Slice eggplant thin, salt it, after a half hour or
so - dredge eggplant in flour, then coat floured eggplant
in scrambled egg that has a generous amount of grading cheese 
( romano cheese) and a dollop of milk.
Fry in oil until golden then place on paper towels.

This is three layers with mariana sauce, a sprinkle of 
grading cheese and chopped motazarello between layers.
bake for about 40 minutes a 350...

As you can see in the pics ...not too much sauce.


----------



## mark sr (Jun 13, 2017)

I've never made it and unwilling to try but I don't recall ever eating eggplant parmesan that wasn't tasty ..... what time do we eat :wink2:


----------



## Two Knots (Nov 12, 2011)

Mark, It’s always time to eat eggplant. :yes: Today is eggplant parm
hero’s!


----------



## CaptTom (Dec 31, 2017)

I always order Eggplant Parm when trying out a new Italian restaurant.

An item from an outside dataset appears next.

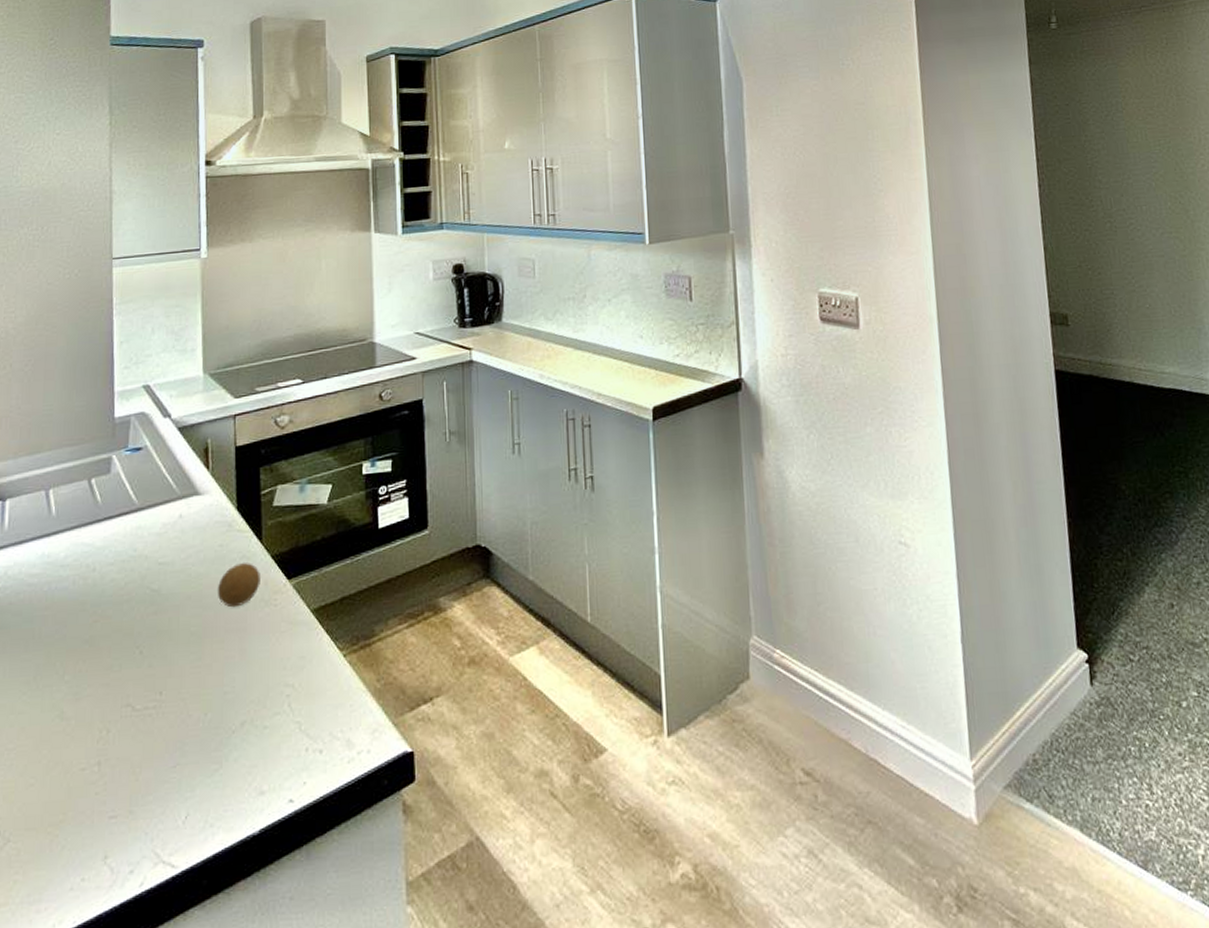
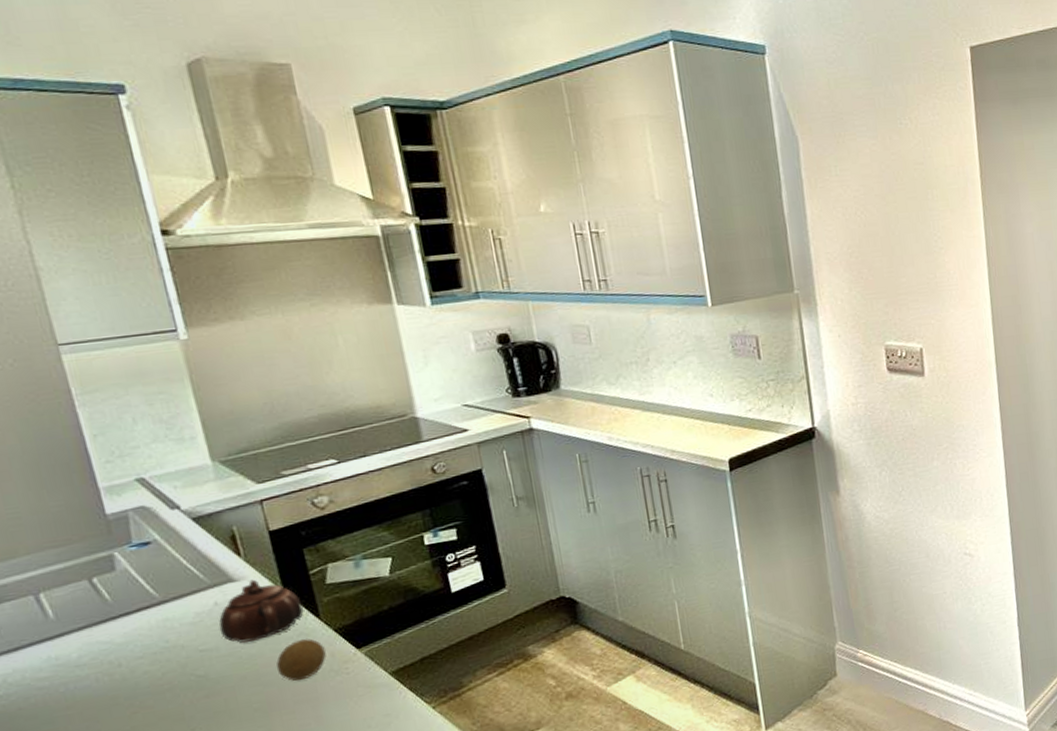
teapot: none [178,494,250,561] -> present [219,579,304,643]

If they can do that right, it's a good place! I've been disappointed many times, but it's worth it to find the really good places.

How about the theory that it tastes better if you slice it the long way, instead of in circles? I've heard that a lot, but never really found hard evidence, as I've had good and bad ones both ways.


----------



## Two Knots (Nov 12, 2011)

CaptTom said:


> I always order Eggplant Parm when trying out a new Italian restaurant. If they can do that right, it's a good place! I've been disappointed many times, but it's worth it to find the really good places.
> 
> How about the theory that it tastes better if you slice it the long way, instead of in circles? I've heard that a lot, but never really found hard evidence, as I've had good and bad ones both ways.


Capt tom, I’ve made it both ways, no difference in taste.
I also leave the skins on. The difference is NO breadcrumbs.
Salt the thin slices, dredge in flour first, then dip in egg wash
that has a generous amount of graded Italian Romano cheese.


My friend owns two Italian restaurants
in Massachusetts. He dropped in once, and I heated up some eggplant.
He loved it and asked me to email the recipe to his chefs.

They since make it this way and he told me it’s their biggest seller.
They also make it in small appetizer dishes to sell as a bar appetizer.

He gave me credit on his menus “Joann’s eggplant Parmesan.” :biggrin2:

Buy an eggplant, slice it dredge it in flour then dip in the egg wash.
Immediately after you fry it - lightly salt it and eat it like that - no
sauce needed. If you like eggplant, you’ll love it just fried up. 
I guarantee you! :yes:

It’s eggplant slices wrapped in a crepe. :thumbsup:


----------



## ScottsPainting (Jan 23, 2019)

How does this compare to Chicken Parm?


----------